Irène ne sait plus où donner de la tête. Il faut aller rejoindre son fils Fernando, mais la serrure est cassée. Vite, on sort par la fenêtre avec les jumeaux de 7 ans. On ouvre les parapluies parce qu’au Brésil, il pleut parfois, et il y a même du brouillard. Ah, voilà son fils (pas Fernando, un autre), auréolé d’un énorme tuba de fanfare. Vite, on remonte quelques blocs et on entre dans le gymnase pour applaudir enfin Fernando, son quatrième (et dernier) fils, 17 ans. Applaudir, parce que Fernando est gardien dans une équipe de handball. Aujourd’hui, c’est la demi-finale, remportée in extremis grâce à un arrêt réflexe. Dès le soir, on apprend que le jeune homme est engagé par une équipe allemande, dans une université où il pourra aussi étudier. Irène oscille entre le sourire et les larmes. Heureuse pour sa progéniture, elle réalise que le destin va lui enlever ce qu’elle chérit par-dessus tout. Un de ses fils.

Bande-Annonce

Départ d’un enfant

Il ne se passe pas grand-chose dans "Benzinho", mais la caméra est posée à un moment charnière: celui du départ de l’enfant. Cela suffit pour que le spectateur passe du bon temps, en voyant défiler sa vie à lui en transparence, alors qu’on lui montre celle d’une Brésilienne inconnue. Sa fierté lorsqu’elle va sonner chez une ancienne "patronne" à qui elle vient d’annoncer sa réussite scolaire, car elle vient de passer son diplôme de secondaire… Sa complicité avec sa sœur, avec qui elle vend du linge de maison "après ses heures"… Ses errances nocturnes, aussi, où elle va écrire à la craie dans la "maison d’en face", une maison en travaux qui ne sera sans doute jamais terminée, où sera sa chambre, sa salle de bain, son lit…

C’est dans les moments les plus anodins que naît la magie.
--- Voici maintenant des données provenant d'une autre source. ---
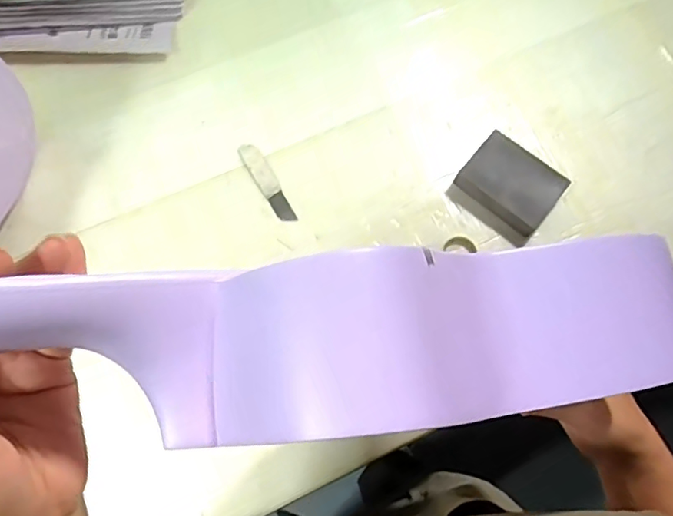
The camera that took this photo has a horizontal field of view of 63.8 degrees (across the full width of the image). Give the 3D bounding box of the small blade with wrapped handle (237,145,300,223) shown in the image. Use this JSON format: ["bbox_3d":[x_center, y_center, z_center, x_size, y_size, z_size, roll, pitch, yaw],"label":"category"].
[{"bbox_3d":[-0.073,-0.080,0.572,0.022,0.006,0.100,-30,73,-9],"label":"small blade with wrapped handle"}]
Avec toutefois une légère tendance dans le chef du réalisateur à tout vouloir rendre obligatoirement poétique, et esthétique. Le van prêté par la sœur est précisément un VW blanc et rouge splendidement vintage. Le fils prodigue est bien évidemment un beau gamin. La musique du film vient parfois surligner les choses en créant au passage un côté artificiel, sur le ton "le film qu’on ne peut qu’aimer". Mais à part ce petit appesantissement esthético-sentimental, on passera un bon moment avec cette famille en proie à la saudade, cette mélancolie si typiquement brésilienne, et teintée d’espoir.